Perto desta rua, vai ficar o palco móvel da Orquestra Pentágono. Este ano, a Câmara escolheu o conjunto dirigido por Manuel Faria, um dos foliões mais veteranos, para actuar. Manuel é claro: quem vai ao Carnaval de Famalicão, nunca mais vai querer outro.
Na sede da orquestra, ensaia-se o espectáculo. O Carnaval vai ser noite de estreias. Ao lado, há um pequeno atelier que serve de sala de arrumos. Os adereços de anos passados estão lá amontoados, os deste ano, já estão meticulosamente organizados num dos cantos da sala de ensaio. Vêem-se fatos de corações, sapatos vermelhos e capacetes a simular artérias. Foram todos feitos pelo Sr. Manuel “em todas as meias horinhas” que conseguiu arranjar, já que no resto dos dias, o trabalho ocupa mais tempo que a folia.
No intervalo do espectáculo, o Sr. Manuel e os amigos vão participar no desfile. No ano passado, ganhou o primeiro lugar e nos outros ocupou sempre o pódio. Este ano espera que a sátira inspirada no processo Octafarma, da “Máfia do Sangue”, convença o júri.
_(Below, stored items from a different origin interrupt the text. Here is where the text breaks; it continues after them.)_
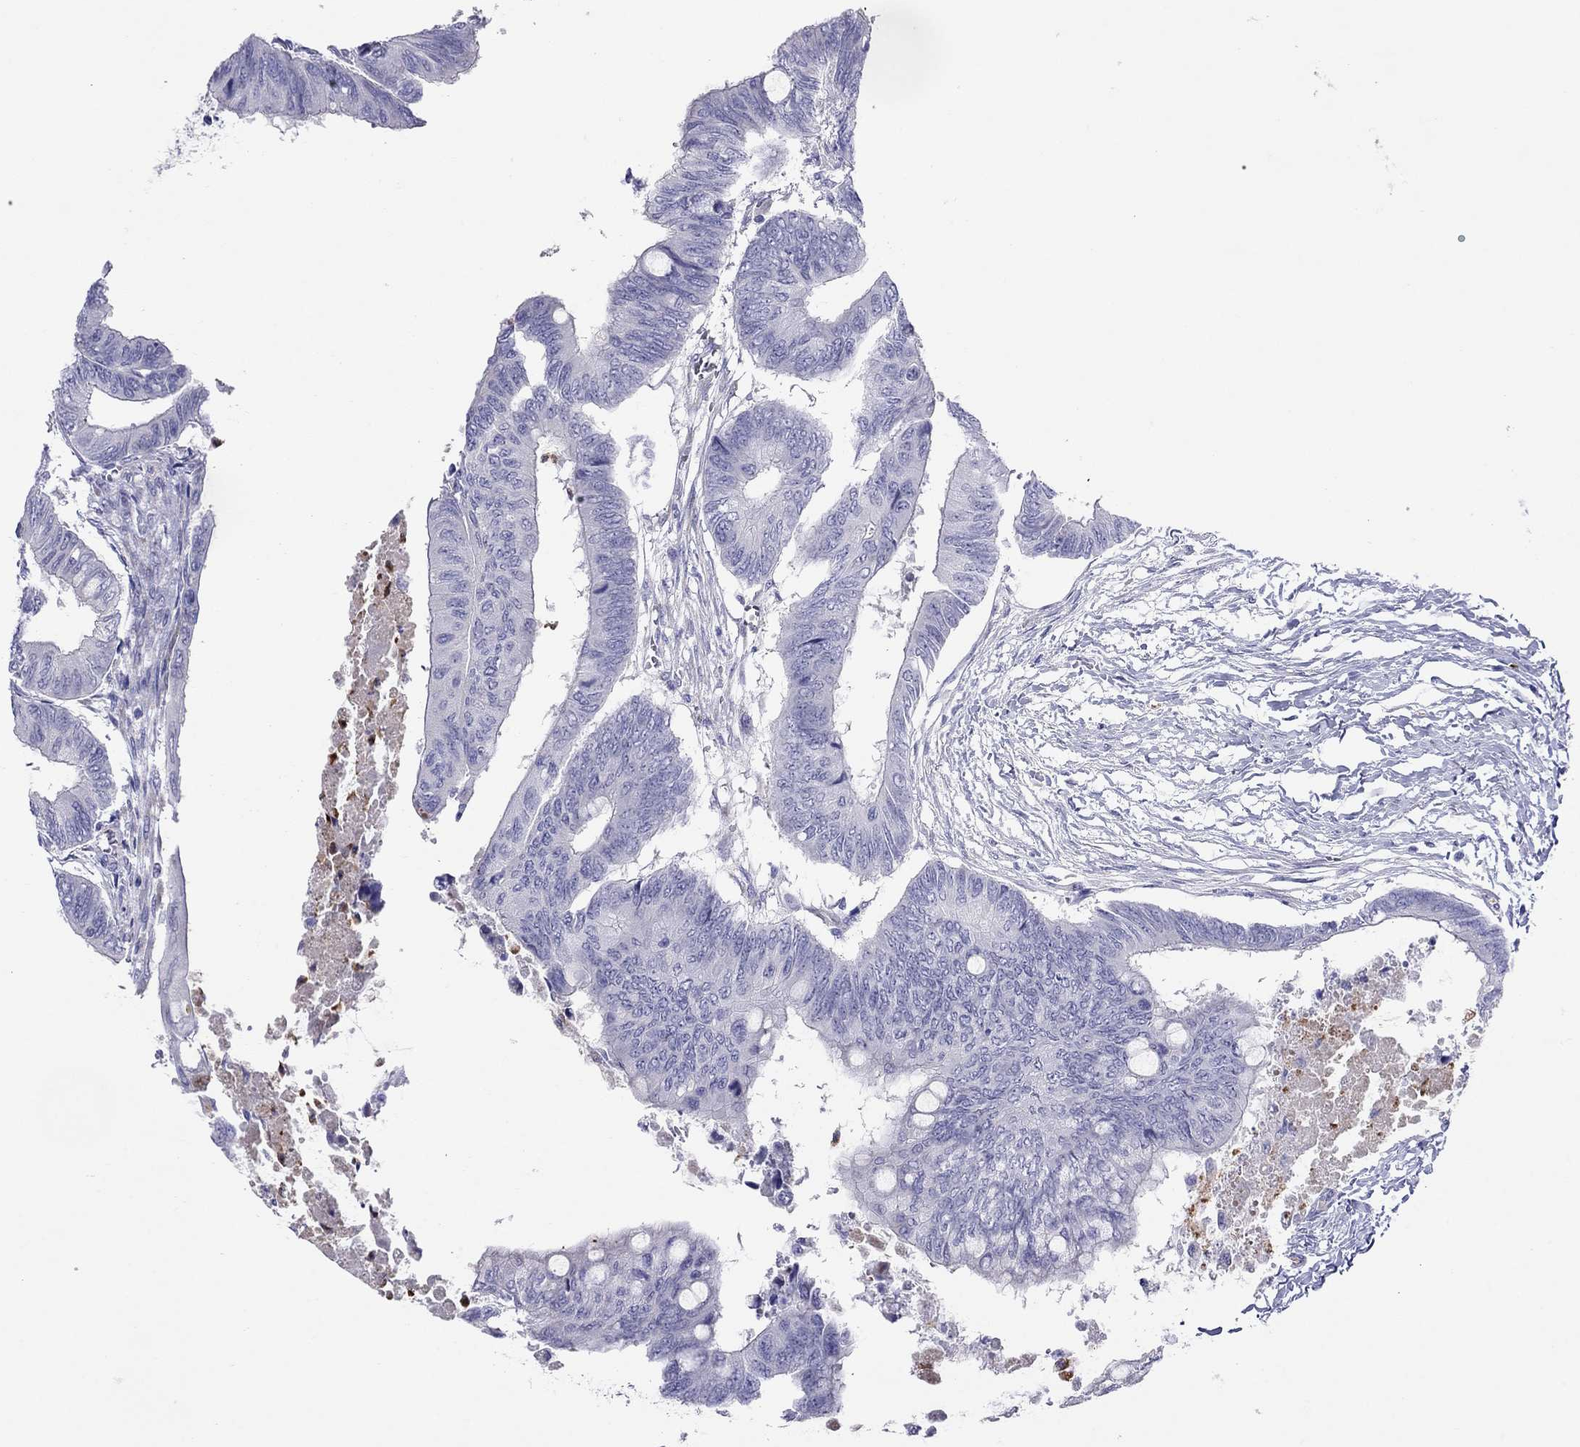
{"staining": {"intensity": "negative", "quantity": "none", "location": "none"}, "tissue": "colorectal cancer", "cell_type": "Tumor cells", "image_type": "cancer", "snomed": [{"axis": "morphology", "description": "Normal tissue, NOS"}, {"axis": "morphology", "description": "Adenocarcinoma, NOS"}, {"axis": "topography", "description": "Rectum"}, {"axis": "topography", "description": "Peripheral nerve tissue"}], "caption": "A micrograph of adenocarcinoma (colorectal) stained for a protein demonstrates no brown staining in tumor cells. (Brightfield microscopy of DAB IHC at high magnification).", "gene": "SPINT4", "patient": {"sex": "male", "age": 92}}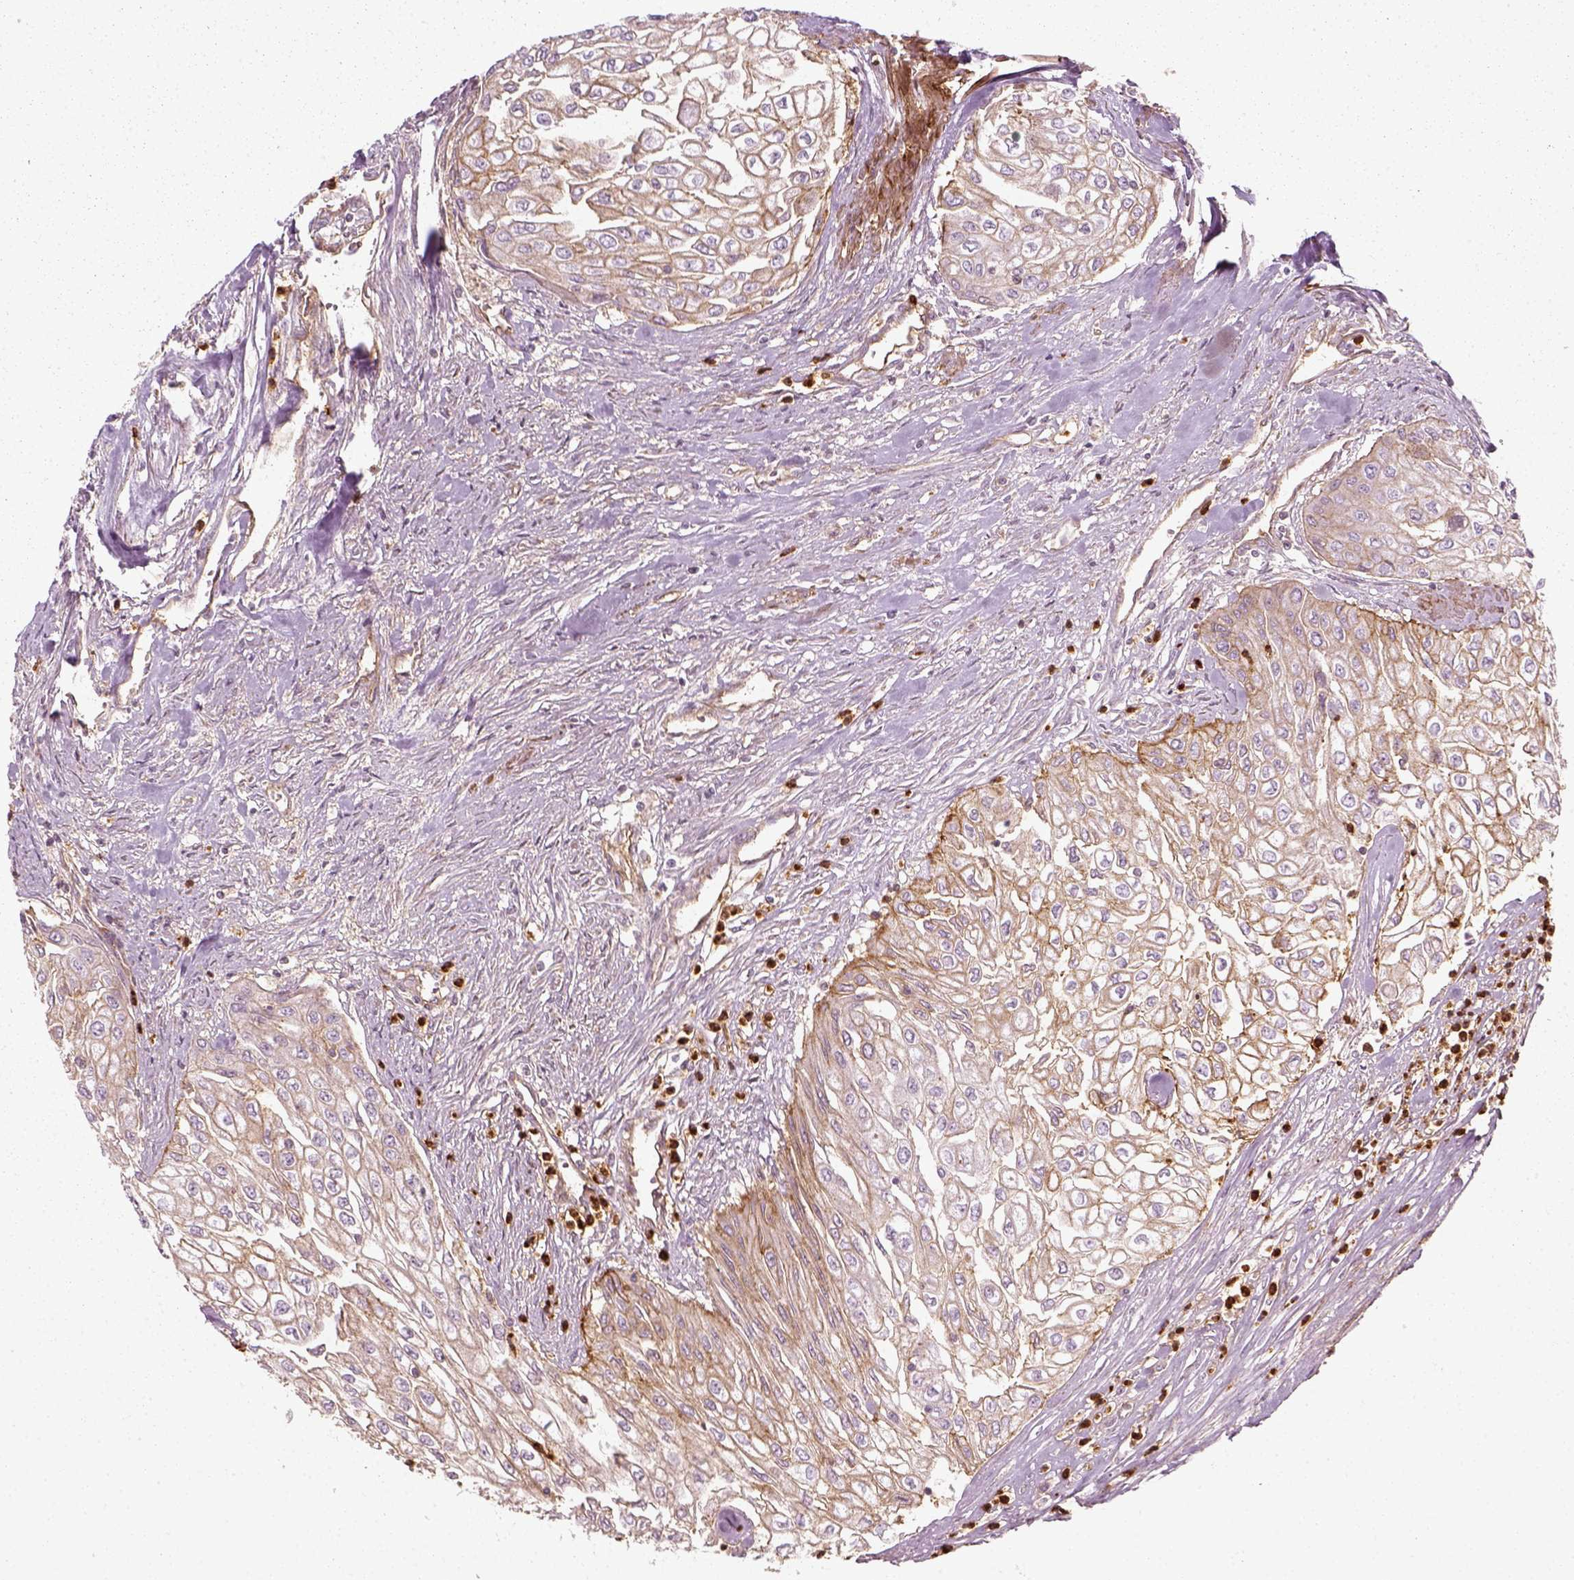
{"staining": {"intensity": "weak", "quantity": ">75%", "location": "cytoplasmic/membranous"}, "tissue": "urothelial cancer", "cell_type": "Tumor cells", "image_type": "cancer", "snomed": [{"axis": "morphology", "description": "Urothelial carcinoma, High grade"}, {"axis": "topography", "description": "Urinary bladder"}], "caption": "High-magnification brightfield microscopy of urothelial cancer stained with DAB (3,3'-diaminobenzidine) (brown) and counterstained with hematoxylin (blue). tumor cells exhibit weak cytoplasmic/membranous expression is present in approximately>75% of cells.", "gene": "NPTN", "patient": {"sex": "male", "age": 62}}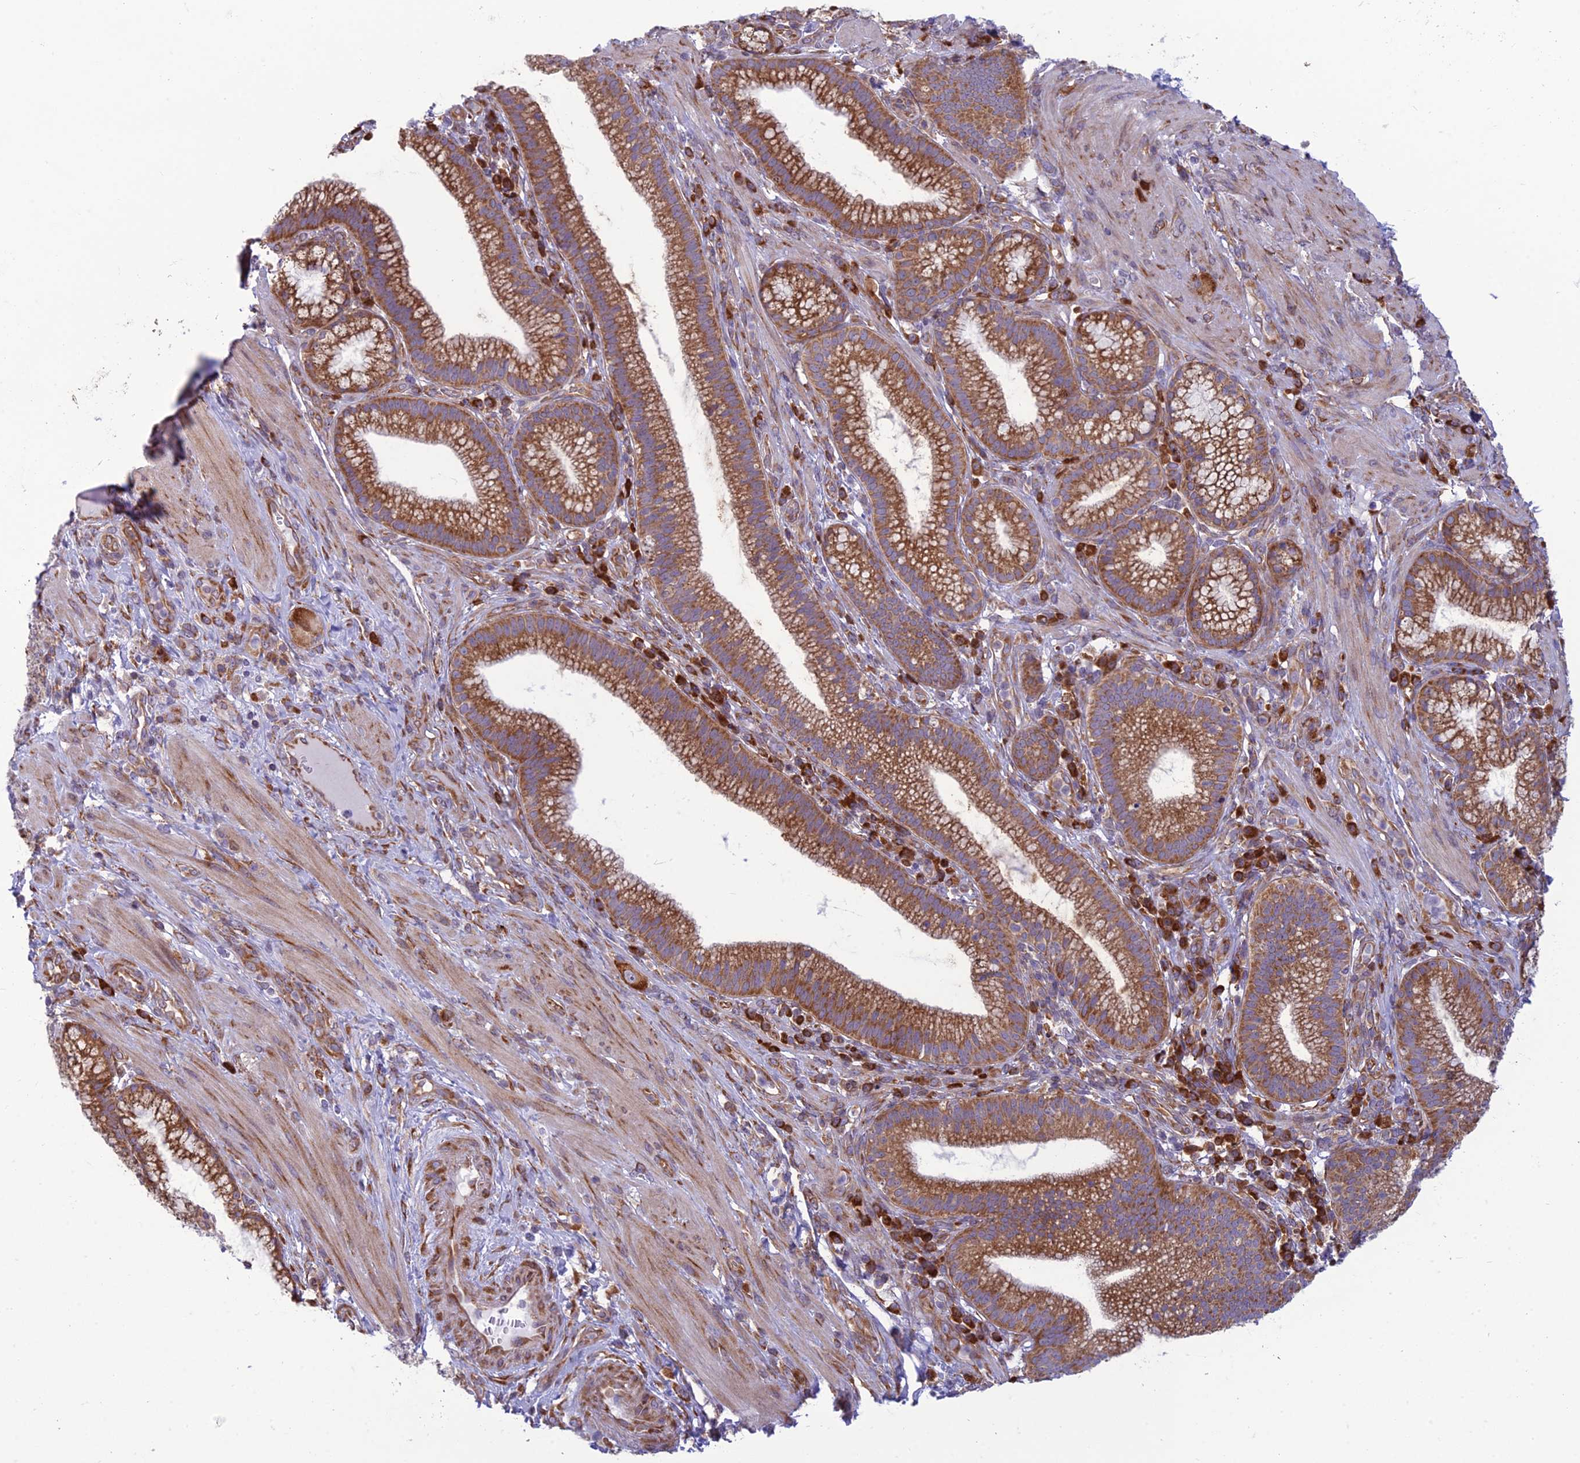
{"staining": {"intensity": "moderate", "quantity": "25%-75%", "location": "cytoplasmic/membranous"}, "tissue": "pancreatic cancer", "cell_type": "Tumor cells", "image_type": "cancer", "snomed": [{"axis": "morphology", "description": "Adenocarcinoma, NOS"}, {"axis": "topography", "description": "Pancreas"}], "caption": "DAB (3,3'-diaminobenzidine) immunohistochemical staining of human pancreatic cancer (adenocarcinoma) displays moderate cytoplasmic/membranous protein expression in approximately 25%-75% of tumor cells.", "gene": "RPL17-C18orf32", "patient": {"sex": "male", "age": 72}}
“Há Carnavais como o caso de Ovar, Estarreja e por aí abaixo que são Carnavais organizados, com escolas de samba que se vão preparando durante o ano, vão trabalhando nos seus corsos, nos seus carros alegóricos”. A diferença do Carnaval de Famalicão, diz, é que é “espontâneo” e por isso é que “conquistou cada vez mais gente”.
Manuel está a preparar esta noite há três meses. "Isto faz falta às populações, ajuda nestes dias a esquecerem o ritual do dia-a-dia". “Durante estes dias não se olha a despesas, é para aproveitar”, ri. Porque esta vida são dois dias. E o Carnaval, aqui, são bem mais que três.